Data extracted from a collection:
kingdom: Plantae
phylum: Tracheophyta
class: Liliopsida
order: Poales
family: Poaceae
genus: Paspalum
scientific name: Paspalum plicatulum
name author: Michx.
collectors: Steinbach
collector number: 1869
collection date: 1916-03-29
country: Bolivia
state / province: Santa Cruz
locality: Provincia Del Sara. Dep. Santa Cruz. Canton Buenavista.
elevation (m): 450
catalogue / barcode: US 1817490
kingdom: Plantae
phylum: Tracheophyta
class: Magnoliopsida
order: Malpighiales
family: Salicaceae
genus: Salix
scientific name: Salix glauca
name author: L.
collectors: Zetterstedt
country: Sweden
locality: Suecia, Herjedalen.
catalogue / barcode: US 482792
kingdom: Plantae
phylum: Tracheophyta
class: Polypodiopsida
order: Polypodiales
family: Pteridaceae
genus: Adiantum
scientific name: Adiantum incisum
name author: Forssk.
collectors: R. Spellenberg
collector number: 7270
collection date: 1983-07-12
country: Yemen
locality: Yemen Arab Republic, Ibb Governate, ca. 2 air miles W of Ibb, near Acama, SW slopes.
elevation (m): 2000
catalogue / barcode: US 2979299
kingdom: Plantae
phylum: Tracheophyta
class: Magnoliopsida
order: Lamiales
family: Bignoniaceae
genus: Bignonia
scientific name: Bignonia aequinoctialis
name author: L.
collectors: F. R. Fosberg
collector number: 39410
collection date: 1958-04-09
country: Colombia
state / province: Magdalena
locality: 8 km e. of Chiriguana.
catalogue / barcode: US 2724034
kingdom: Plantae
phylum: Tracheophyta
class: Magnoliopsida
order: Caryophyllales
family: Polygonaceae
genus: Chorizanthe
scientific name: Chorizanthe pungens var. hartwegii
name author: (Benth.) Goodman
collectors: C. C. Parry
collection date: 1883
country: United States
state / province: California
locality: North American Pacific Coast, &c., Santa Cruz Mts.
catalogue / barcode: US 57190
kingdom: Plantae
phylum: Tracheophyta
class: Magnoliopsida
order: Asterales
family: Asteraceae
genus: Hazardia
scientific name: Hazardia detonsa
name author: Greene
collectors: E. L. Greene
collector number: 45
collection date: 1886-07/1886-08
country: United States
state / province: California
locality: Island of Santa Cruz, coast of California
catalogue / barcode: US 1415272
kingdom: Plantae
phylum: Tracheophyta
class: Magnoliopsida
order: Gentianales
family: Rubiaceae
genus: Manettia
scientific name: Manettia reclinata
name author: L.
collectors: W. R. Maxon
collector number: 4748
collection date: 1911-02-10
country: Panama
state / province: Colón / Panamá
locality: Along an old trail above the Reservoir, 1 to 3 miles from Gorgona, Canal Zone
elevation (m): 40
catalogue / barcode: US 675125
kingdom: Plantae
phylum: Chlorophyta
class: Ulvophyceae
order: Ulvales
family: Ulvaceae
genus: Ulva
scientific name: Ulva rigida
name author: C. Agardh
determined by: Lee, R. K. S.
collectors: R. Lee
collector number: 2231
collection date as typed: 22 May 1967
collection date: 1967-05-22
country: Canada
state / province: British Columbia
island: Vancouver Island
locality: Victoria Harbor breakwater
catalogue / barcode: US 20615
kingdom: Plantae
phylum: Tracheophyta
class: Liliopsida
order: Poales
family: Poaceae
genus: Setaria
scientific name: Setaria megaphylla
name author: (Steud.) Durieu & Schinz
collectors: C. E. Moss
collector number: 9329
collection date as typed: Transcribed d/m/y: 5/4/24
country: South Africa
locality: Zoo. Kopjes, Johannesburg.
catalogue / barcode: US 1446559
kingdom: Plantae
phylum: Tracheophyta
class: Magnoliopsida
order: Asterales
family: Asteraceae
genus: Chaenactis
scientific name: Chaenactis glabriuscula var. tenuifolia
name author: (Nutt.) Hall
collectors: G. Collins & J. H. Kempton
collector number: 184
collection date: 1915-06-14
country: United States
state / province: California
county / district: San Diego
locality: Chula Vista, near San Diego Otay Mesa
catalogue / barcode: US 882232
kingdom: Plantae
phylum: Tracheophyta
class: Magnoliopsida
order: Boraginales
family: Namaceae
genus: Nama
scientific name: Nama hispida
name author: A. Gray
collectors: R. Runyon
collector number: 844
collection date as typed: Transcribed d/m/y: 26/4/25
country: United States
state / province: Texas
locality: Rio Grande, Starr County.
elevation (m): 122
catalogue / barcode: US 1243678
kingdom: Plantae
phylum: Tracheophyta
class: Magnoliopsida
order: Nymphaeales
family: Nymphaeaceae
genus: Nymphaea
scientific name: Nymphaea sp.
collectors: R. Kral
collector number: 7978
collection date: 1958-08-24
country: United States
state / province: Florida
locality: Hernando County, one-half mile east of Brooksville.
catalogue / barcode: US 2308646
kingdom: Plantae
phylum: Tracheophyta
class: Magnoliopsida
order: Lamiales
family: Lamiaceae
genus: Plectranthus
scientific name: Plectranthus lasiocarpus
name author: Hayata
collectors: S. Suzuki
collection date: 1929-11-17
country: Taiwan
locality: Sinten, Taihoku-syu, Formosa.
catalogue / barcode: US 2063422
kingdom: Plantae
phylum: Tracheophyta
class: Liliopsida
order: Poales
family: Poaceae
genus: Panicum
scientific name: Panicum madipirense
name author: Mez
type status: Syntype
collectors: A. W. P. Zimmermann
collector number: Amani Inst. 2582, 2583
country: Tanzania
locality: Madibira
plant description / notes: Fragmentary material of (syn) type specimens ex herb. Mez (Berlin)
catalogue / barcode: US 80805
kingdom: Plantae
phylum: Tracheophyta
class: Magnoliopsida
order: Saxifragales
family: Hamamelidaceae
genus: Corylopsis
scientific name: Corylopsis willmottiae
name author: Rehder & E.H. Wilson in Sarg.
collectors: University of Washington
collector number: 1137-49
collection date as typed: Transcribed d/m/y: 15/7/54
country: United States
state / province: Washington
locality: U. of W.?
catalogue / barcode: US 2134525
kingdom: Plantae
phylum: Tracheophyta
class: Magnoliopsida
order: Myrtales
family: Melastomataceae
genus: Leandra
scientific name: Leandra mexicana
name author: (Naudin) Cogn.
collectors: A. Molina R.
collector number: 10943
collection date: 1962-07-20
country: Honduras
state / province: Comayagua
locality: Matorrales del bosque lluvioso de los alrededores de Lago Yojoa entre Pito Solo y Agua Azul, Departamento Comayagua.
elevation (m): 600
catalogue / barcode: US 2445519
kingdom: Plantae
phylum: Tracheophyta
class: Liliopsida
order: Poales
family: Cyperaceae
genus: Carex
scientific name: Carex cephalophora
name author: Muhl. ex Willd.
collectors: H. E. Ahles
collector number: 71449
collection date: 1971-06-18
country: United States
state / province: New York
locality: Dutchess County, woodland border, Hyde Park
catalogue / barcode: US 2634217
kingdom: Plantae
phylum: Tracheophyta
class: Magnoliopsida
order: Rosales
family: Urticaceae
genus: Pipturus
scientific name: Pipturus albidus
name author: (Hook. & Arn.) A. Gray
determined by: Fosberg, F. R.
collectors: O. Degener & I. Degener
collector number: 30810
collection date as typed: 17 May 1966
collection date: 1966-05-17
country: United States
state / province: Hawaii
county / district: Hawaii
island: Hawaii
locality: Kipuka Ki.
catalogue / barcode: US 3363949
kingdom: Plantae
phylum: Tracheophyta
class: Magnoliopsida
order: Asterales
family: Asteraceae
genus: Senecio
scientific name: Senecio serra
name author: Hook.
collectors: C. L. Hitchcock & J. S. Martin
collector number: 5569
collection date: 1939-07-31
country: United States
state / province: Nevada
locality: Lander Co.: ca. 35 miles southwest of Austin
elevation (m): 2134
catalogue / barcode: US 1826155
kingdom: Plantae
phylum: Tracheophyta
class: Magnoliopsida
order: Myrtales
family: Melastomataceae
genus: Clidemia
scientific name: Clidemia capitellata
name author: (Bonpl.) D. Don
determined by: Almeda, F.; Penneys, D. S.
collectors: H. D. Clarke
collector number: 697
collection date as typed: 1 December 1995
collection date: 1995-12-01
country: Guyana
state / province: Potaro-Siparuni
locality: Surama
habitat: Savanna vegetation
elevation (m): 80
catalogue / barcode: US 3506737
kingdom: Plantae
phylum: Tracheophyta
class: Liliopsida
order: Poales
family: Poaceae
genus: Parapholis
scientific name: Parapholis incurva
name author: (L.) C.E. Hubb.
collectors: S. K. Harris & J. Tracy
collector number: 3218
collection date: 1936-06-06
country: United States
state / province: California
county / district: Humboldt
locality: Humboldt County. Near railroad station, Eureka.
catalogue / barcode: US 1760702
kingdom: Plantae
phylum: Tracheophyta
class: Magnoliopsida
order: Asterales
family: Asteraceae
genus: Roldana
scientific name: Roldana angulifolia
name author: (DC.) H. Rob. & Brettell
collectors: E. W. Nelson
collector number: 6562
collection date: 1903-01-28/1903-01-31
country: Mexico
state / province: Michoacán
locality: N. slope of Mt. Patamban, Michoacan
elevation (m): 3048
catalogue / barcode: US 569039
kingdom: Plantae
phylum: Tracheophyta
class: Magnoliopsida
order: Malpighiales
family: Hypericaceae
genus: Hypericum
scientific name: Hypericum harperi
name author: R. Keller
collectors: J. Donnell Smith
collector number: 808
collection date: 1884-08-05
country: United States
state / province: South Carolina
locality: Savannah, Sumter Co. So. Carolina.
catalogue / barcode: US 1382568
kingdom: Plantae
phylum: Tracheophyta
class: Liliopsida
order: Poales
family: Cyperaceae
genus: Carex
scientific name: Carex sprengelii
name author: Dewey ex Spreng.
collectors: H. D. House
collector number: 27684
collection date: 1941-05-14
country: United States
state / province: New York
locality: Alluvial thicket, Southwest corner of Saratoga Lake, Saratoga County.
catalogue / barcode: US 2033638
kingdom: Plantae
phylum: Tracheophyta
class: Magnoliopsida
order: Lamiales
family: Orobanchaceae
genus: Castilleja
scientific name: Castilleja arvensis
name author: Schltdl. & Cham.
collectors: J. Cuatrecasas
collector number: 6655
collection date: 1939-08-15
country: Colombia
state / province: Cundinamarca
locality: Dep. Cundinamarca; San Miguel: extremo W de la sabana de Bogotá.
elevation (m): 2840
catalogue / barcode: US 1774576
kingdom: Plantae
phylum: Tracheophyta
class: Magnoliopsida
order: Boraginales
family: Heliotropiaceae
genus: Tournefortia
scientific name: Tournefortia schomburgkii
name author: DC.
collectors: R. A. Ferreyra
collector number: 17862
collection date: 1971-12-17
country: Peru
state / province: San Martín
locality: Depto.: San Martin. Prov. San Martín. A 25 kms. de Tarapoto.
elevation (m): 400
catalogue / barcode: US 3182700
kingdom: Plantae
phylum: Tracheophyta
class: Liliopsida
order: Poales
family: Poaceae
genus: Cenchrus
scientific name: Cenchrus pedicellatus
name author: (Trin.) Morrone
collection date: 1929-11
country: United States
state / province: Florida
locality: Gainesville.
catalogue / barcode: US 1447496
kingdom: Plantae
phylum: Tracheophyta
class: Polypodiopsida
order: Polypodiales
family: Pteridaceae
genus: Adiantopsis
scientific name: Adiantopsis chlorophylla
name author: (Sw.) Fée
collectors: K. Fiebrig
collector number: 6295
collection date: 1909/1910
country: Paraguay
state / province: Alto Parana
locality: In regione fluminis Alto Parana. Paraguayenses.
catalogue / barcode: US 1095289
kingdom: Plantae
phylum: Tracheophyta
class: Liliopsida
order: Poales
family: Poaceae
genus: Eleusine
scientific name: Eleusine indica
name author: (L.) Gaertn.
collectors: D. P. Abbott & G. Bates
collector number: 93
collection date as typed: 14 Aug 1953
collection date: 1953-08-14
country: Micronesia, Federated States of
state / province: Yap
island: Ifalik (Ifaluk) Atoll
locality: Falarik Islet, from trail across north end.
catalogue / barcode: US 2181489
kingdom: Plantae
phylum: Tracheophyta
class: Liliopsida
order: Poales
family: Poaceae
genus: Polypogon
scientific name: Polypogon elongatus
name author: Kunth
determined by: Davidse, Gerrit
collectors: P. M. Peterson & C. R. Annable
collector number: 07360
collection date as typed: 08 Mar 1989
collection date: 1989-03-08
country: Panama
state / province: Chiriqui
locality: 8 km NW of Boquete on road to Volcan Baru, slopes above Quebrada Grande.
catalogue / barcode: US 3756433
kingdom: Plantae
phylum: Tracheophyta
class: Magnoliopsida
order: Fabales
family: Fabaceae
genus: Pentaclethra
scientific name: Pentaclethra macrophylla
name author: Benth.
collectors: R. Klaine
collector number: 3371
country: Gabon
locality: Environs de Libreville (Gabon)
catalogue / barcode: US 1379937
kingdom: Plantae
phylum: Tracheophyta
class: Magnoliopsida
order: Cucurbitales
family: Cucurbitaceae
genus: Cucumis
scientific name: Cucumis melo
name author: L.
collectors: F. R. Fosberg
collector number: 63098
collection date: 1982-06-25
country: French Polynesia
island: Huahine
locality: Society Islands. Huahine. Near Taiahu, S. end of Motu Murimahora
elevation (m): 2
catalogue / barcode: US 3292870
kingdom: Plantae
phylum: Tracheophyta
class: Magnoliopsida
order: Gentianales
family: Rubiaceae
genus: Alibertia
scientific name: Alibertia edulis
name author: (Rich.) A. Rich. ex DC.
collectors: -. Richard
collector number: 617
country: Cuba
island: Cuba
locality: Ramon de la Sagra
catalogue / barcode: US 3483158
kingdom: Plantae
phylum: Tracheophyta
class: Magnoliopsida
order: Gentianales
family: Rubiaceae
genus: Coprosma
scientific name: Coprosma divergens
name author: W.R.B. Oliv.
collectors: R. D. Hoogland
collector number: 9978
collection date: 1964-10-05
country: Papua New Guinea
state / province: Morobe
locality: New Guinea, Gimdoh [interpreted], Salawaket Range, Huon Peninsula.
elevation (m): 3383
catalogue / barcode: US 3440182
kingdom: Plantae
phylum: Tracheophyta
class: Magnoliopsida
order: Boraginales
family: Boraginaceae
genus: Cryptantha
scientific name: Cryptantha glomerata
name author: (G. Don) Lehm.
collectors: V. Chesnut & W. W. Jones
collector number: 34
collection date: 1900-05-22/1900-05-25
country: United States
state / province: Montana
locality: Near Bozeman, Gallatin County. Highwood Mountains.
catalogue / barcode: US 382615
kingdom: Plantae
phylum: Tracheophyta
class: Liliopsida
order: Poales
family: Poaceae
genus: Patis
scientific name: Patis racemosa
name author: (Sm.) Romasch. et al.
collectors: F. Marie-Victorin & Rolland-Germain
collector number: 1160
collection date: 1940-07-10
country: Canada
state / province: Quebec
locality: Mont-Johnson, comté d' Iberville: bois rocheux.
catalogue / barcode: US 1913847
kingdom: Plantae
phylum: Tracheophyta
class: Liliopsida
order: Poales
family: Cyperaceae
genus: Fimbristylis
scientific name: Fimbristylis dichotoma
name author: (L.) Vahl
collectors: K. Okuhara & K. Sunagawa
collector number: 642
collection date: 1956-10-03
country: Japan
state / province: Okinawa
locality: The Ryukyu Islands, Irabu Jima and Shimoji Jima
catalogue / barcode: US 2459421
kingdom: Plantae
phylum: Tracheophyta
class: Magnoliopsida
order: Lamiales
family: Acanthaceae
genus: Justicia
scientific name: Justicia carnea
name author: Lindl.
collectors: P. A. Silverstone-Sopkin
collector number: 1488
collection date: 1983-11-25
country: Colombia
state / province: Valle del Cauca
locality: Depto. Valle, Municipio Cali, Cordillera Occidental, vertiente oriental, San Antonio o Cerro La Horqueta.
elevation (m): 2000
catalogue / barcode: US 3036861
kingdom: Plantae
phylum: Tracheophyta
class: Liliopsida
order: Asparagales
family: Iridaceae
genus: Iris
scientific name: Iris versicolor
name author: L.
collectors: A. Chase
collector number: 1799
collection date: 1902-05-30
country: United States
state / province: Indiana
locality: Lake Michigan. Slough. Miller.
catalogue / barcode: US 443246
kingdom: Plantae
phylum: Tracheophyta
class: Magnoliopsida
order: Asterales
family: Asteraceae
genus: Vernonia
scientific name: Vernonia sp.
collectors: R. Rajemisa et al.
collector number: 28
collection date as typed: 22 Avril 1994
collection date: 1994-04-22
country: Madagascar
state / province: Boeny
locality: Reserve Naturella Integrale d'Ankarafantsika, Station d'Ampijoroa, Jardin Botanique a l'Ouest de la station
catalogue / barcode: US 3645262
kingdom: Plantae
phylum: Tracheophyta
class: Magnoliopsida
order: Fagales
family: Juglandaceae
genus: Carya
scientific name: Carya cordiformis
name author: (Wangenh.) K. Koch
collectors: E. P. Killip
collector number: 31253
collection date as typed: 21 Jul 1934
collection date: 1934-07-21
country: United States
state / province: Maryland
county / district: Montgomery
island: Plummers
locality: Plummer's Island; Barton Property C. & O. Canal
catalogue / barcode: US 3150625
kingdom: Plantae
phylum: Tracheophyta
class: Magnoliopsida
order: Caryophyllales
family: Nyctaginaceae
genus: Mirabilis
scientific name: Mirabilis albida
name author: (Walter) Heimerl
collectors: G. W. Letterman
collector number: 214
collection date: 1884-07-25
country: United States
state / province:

◆ Stated goal ◆
Please copy the rows from the line with "collection date: 1941-05-14" up to and including the line with "genus: Adiantopsis", changing "catalogue / barcode" to "catalog number" and leaving everything else as it is.

◆ Exercise output ◆
collection date: 1941-05-14
country: United States
state / province: New York
locality: Alluvial thicket, Southwest corner of Saratoga Lake, Saratoga County.
catalog number: US 2033638
kingdom: Plantae
phylum: Tracheophyta
class: Magnoliopsida
order: Lamiales
family: Orobanchaceae
genus: Castilleja
scientific name: Castilleja arvensis
name author: Schltdl. & Cham.
collectors: J. Cuatrecasas
collector number: 6655
collection date: 1939-08-15
country: Colombia
state / province: Cundinamarca
locality: Dep. Cundinamarca; San Miguel: extremo W de la sabana de Bogotá.
elevation (m): 2840
catalog number: US 1774576
kingdom: Plantae
phylum: Tracheophyta
class: Magnoliopsida
order: Boraginales
family: Heliotropiaceae
genus: Tournefortia
scientific name: Tournefortia schomburgkii
name author: DC.
collectors: R. A. Ferreyra
collector number: 17862
collection date: 1971-12-17
country: Peru
state / province: San Martín
locality: Depto.: San Martin. Prov. San Martín. A 25 kms. de Tarapoto.
elevation (m): 400
catalog number: US 3182700
kingdom: Plantae
phylum: Tracheophyta
class: Liliopsida
order: Poales
family: Poaceae
genus: Cenchrus
scientific name: Cenchrus pedicellatus
name author: (Trin.) Morrone
collection date: 1929-11
country: United States
state / province: Florida
locality: Gainesville.
catalog number: US 1447496
kingdom: Plantae
phylum: Tracheophyta
class: Polypodiopsida
order: Polypodiales
family: Pteridaceae
genus: Adiantopsis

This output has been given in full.